Integrating symbolic images into a multimedia database system using classification and abstraction approaches

  • Authors:
  • Aya Soffer;Hanan Samet

  • Affiliations:
  • Computer Science Department and Center for Automation Research and Institute for Advanced Computer Science, University of Maryland at College Park, College Park, Maryland 20742, USA/ E-mail: {aya, ...;Computer Science Department and Center for Automation Research and Institute for Advanced Computer Science, University of Maryland at College Park, College Park, Maryland 20742, USA/ E-mail: {aya, ...

  • Venue:
  • The VLDB Journal — The International Journal on Very Large Data Bases
  • Year:
  • 1998

Quantified Score

Hi-index 0.00

Visualization

Abstract

Symbolic images are composed of a finite set of symbols that have a semantic meaning. Examples of symbolic images include maps (where the semantic meaning of the symbols is given in the legend), engineering drawings, and floor plans.
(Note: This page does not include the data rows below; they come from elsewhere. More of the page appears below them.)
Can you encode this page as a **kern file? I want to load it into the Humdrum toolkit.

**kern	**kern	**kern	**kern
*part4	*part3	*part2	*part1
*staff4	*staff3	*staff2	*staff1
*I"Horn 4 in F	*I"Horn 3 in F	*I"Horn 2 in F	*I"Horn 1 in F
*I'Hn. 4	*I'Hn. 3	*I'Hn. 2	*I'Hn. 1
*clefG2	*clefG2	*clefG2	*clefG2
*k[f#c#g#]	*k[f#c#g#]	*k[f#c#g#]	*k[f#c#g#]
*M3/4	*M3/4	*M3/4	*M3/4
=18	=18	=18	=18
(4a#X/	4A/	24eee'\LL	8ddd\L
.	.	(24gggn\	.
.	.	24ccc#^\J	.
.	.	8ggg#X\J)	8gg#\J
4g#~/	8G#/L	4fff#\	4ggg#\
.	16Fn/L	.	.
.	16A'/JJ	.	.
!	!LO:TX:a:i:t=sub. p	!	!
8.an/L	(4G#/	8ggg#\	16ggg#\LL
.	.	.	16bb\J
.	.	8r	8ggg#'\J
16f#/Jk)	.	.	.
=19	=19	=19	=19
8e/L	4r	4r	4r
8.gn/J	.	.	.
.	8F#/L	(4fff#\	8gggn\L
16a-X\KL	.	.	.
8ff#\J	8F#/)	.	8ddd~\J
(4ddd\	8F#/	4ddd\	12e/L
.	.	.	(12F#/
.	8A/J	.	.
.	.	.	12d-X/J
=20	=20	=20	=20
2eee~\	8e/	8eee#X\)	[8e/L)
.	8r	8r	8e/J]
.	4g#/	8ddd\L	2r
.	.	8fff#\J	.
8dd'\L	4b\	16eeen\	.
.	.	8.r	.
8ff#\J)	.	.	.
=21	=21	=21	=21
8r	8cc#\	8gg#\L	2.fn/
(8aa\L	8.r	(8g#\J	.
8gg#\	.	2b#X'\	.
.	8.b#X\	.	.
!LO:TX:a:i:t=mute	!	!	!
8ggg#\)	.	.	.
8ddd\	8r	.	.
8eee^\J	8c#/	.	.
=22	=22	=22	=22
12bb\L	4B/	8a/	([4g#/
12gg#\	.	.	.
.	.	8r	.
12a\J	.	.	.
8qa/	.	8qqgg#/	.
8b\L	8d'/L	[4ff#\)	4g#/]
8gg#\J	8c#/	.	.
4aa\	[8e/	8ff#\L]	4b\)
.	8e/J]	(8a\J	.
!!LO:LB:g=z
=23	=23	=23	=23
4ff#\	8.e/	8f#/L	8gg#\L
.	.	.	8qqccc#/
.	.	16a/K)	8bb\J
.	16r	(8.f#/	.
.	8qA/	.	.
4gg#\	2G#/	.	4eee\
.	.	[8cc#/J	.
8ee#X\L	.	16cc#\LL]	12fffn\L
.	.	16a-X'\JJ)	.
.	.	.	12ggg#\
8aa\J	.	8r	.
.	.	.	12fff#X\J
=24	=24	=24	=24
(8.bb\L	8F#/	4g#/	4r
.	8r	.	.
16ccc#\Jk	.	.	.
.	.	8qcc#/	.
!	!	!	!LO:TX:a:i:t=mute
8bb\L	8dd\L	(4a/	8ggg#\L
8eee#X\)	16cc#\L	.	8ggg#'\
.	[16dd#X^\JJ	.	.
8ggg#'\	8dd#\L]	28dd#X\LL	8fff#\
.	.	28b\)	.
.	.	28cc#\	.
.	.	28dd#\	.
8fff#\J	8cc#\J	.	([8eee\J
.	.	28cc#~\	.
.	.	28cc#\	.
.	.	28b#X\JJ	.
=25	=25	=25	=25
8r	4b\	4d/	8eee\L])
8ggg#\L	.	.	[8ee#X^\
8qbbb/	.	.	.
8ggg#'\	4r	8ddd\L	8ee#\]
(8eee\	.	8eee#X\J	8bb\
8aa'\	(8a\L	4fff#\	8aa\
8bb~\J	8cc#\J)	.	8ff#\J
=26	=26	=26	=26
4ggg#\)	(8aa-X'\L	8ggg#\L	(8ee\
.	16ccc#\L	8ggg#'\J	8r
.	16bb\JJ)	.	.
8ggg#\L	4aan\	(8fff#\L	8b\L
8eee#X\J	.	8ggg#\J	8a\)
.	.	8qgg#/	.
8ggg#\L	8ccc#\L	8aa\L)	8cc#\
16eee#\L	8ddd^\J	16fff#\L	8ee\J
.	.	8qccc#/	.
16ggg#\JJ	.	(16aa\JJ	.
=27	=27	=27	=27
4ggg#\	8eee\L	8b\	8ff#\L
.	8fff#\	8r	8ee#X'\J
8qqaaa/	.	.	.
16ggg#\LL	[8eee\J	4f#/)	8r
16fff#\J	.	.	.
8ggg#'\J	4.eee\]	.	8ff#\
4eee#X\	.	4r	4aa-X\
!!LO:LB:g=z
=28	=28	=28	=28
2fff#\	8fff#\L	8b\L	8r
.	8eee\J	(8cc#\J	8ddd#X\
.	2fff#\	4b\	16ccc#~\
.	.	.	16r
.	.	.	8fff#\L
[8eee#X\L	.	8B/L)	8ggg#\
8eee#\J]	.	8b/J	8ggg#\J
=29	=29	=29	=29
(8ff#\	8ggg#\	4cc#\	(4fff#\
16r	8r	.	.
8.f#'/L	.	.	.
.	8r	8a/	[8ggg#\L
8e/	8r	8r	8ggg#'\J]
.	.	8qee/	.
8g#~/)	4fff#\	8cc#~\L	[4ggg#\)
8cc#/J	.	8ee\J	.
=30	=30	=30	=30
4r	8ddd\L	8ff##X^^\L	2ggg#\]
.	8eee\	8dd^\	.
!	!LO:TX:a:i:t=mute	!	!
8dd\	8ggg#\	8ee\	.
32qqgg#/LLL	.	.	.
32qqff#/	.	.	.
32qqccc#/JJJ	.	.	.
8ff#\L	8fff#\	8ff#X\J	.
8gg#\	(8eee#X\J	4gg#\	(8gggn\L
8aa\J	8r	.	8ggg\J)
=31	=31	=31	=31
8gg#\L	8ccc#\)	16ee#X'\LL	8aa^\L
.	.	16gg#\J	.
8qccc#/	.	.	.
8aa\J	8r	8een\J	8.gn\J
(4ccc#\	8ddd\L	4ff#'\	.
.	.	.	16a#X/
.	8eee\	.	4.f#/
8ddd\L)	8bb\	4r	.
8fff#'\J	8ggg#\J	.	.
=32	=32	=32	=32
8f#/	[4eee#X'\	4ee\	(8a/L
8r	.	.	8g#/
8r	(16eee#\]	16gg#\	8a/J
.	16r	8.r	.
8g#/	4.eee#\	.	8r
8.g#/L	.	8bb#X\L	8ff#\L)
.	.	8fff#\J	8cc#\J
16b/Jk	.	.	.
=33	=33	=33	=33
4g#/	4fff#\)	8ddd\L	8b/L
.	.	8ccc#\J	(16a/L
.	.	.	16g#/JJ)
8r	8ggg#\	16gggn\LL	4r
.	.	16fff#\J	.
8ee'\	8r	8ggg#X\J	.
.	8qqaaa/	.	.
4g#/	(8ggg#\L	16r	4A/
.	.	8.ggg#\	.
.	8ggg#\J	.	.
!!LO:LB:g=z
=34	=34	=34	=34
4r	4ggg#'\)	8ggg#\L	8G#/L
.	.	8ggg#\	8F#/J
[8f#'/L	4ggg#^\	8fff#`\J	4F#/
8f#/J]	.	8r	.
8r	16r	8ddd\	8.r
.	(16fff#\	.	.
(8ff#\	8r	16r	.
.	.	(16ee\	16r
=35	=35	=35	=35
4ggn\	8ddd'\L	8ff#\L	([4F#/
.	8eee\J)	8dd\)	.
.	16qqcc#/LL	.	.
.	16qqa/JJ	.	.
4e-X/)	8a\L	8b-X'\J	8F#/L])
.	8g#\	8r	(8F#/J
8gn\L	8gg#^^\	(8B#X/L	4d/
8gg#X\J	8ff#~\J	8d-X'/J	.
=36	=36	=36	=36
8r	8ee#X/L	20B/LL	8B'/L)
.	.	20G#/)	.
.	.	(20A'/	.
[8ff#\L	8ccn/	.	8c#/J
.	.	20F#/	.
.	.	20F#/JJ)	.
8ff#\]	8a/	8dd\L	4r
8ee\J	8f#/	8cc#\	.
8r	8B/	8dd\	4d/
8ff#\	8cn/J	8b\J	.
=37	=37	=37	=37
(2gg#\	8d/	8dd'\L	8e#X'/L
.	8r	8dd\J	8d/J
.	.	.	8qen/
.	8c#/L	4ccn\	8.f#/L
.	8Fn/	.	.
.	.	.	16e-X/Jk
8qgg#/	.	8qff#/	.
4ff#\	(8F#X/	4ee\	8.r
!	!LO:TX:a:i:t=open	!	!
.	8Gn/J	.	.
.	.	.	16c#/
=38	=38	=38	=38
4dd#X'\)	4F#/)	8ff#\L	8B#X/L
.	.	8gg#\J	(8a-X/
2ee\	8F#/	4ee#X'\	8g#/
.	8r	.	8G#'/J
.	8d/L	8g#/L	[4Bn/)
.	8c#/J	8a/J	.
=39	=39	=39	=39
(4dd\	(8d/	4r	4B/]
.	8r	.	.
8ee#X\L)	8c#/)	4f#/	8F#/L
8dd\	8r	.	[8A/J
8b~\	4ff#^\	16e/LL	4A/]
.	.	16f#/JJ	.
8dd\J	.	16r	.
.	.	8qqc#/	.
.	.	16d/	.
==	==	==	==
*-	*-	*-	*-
Two approaches for supporting queries on symbolic-image databases that are based on image content are studied. The classification approach preprocesses all symbolic images and attaches a semantic classification and an associated certainty factor to each object that it finds in the image. The abstraction approach describes each object in the symbolic image by using a vector consisting of the values of some of its features (e.g., shape, genus, etc.). The approaches differ in the way in which responses to queries are computed. In the classification approach, images are retrieved on the basis of whether or not they contain objects that have the same classification as the objects in the query. On the other hand, in the abstraction approach, retrieval is on the basis of similarity of feature vector values of these objects. Methods of integrating these two approaches into a relational multimedia database management system so that symbolic images can be stored and retrieved based on their content are described. Schema definitions and indices that support query specifications involving spatial as well as contextual constraints are presented. Spatial constraints may be based on both locational information (e.g., distance) and relational information (e.g., north of). Different strategies for image retrieval for a number of typical queries using these approaches are described. Estimated costs are derived for these strategies. Results are reported of a comparative study of the two approaches in terms of image insertion time, storage space, retrieval accuracy, and retrieval time.